(Task goal)
Write out the records again, starting at the line that contains "order: Dictyotales" and ending at the line that contains "collection date as typed: 08", with "collectors" replaced by "collected by" and nothing else changed.

Extracted records:
========================
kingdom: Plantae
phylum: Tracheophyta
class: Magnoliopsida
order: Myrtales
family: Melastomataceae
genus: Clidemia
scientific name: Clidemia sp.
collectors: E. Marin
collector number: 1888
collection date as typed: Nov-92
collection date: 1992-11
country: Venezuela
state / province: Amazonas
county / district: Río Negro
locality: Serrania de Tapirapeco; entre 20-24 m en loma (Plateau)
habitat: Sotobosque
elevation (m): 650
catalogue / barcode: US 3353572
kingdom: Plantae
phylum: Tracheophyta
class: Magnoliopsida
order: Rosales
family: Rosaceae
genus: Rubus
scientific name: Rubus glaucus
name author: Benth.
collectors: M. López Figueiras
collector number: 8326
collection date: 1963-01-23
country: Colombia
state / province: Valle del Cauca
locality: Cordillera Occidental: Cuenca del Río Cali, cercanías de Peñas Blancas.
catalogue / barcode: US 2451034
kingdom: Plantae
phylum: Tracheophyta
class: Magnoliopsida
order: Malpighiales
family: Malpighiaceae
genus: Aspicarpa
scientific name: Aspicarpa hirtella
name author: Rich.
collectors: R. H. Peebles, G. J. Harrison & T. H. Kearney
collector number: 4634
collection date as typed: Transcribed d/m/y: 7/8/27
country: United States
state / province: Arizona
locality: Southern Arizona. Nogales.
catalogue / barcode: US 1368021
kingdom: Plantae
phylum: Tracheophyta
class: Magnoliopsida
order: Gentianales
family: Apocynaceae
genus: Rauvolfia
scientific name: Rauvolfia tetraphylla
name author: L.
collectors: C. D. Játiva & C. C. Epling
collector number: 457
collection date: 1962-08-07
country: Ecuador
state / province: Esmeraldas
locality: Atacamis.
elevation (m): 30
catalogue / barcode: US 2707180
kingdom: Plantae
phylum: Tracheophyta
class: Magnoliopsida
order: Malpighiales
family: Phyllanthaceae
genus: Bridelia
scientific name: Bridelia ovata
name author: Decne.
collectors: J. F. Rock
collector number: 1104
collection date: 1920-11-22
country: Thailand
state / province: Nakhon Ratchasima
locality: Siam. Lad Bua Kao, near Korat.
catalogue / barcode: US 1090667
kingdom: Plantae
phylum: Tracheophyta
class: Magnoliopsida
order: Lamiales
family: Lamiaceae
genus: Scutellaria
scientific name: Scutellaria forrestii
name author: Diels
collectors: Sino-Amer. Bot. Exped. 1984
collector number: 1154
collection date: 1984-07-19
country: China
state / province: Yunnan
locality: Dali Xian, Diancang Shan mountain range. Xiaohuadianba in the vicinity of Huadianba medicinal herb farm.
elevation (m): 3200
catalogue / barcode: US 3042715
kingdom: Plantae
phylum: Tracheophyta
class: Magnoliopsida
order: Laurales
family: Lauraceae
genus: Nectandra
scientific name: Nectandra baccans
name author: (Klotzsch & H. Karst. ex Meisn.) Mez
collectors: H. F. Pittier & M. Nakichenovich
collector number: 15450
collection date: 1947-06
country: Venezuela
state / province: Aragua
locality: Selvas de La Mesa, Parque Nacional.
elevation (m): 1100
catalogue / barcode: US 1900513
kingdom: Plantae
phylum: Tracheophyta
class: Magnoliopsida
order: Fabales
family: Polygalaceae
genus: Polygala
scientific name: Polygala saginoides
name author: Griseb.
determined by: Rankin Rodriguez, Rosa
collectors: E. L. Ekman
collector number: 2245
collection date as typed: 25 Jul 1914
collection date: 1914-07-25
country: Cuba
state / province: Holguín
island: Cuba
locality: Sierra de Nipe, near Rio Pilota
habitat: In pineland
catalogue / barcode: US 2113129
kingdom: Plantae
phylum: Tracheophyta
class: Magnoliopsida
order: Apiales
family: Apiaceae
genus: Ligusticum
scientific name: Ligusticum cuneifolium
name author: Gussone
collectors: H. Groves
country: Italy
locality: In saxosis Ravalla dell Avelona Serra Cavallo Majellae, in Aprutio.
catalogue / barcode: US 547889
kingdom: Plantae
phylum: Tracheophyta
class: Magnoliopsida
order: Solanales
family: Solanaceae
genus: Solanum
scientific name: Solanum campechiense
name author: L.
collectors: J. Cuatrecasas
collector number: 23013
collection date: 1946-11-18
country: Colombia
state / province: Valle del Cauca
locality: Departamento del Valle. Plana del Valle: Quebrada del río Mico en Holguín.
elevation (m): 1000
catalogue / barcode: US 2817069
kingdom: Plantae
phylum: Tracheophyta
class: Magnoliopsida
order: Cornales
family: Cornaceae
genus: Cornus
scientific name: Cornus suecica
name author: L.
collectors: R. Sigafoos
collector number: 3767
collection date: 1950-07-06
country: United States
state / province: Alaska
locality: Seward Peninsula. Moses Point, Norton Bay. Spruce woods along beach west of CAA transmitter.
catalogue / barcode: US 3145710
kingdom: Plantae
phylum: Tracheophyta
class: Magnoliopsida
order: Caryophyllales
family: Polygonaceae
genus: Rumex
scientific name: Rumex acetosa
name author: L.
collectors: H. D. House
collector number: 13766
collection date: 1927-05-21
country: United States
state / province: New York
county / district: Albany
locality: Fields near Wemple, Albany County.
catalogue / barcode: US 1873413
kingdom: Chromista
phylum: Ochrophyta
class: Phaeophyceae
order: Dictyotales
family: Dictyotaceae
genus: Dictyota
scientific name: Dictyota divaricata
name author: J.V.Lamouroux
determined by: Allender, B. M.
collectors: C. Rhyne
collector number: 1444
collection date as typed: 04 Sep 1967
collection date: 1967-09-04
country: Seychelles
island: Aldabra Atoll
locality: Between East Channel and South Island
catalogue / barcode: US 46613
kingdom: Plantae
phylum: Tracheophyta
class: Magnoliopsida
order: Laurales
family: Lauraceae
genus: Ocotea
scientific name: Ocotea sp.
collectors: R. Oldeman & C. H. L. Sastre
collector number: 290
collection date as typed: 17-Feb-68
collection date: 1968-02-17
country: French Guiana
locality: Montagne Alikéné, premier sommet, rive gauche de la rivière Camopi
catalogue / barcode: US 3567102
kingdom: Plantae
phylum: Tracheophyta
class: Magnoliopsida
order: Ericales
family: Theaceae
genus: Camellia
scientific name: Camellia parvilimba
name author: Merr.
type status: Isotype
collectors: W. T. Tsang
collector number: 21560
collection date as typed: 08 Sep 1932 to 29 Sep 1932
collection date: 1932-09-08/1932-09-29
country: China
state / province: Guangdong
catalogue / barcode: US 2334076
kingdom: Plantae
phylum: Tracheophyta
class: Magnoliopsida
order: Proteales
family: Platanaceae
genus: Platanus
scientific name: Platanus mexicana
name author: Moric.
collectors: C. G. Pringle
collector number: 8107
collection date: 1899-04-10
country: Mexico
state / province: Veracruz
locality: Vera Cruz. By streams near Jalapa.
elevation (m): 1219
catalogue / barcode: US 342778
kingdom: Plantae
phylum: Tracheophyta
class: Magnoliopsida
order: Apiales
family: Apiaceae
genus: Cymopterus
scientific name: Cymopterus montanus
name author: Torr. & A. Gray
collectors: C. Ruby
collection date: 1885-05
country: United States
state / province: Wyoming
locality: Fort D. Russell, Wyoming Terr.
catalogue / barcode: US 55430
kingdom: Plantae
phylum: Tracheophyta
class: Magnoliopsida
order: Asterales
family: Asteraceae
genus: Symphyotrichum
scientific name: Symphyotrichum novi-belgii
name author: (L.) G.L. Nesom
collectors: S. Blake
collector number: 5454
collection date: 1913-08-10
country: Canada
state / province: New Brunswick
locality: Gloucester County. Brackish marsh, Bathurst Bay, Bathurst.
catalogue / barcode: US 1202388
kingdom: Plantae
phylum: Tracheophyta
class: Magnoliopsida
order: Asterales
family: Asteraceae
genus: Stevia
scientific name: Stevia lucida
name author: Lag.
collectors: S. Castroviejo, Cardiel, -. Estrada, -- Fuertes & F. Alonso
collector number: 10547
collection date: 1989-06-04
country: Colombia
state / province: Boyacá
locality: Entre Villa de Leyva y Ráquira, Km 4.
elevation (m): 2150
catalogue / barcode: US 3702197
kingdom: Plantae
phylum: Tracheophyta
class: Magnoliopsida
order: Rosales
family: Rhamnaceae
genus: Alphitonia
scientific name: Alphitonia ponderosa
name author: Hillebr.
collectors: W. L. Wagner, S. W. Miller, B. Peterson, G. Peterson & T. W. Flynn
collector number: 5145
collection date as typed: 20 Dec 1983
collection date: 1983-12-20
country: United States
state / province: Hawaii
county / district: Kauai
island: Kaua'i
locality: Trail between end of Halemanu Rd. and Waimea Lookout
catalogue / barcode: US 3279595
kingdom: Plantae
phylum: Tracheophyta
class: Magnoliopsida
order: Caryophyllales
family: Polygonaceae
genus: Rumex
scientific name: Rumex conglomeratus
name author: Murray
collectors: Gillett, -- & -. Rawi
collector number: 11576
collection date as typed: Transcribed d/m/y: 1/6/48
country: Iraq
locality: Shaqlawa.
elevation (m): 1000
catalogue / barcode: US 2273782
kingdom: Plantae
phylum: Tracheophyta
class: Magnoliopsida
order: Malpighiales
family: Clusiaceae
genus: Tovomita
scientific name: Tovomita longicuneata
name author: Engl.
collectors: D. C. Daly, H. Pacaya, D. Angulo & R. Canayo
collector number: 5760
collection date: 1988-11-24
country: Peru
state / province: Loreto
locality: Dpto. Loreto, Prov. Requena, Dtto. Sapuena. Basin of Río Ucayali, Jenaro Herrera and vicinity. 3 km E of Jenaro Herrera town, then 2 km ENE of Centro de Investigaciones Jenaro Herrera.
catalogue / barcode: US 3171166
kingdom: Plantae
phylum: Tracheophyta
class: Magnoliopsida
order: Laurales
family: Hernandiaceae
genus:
========================
(Task result)
order: Dictyotales
family: Dictyotaceae
genus: Dictyota
scientific name: Dictyota divaricata
name author: J.V.Lamouroux
determined by: Allender, B. M.
collected by: C. Rhyne
collector number: 1444
collection date as typed: 04 Sep 1967
collection date: 1967-09-04
country: Seychelles
island: Aldabra Atoll
locality: Between East Channel and South Island
catalogue / barcode: US 46613
kingdom: Plantae
phylum: Tracheophyta
class: Magnoliopsida
order: Laurales
family: Lauraceae
genus: Ocotea
scientific name: Ocotea sp.
collected by: R. Oldeman & C. H. L. Sastre
collector number: 290
collection date as typed: 17-Feb-68
collection date: 1968-02-17
country: French Guiana
locality: Montagne Alikéné, premier sommet, rive gauche de la rivière Camopi
catalogue / barcode: US 3567102
kingdom: Plantae
phylum: Tracheophyta
class: Magnoliopsida
order: Ericales
family: Theaceae
genus: Camellia
scientific name: Camellia parvilimba
name author: Merr.
type status: Isotype
collected by: W. T. Tsang
collector number: 21560
collection date as typed: 08 Sep 1932 to 29 Sep 1932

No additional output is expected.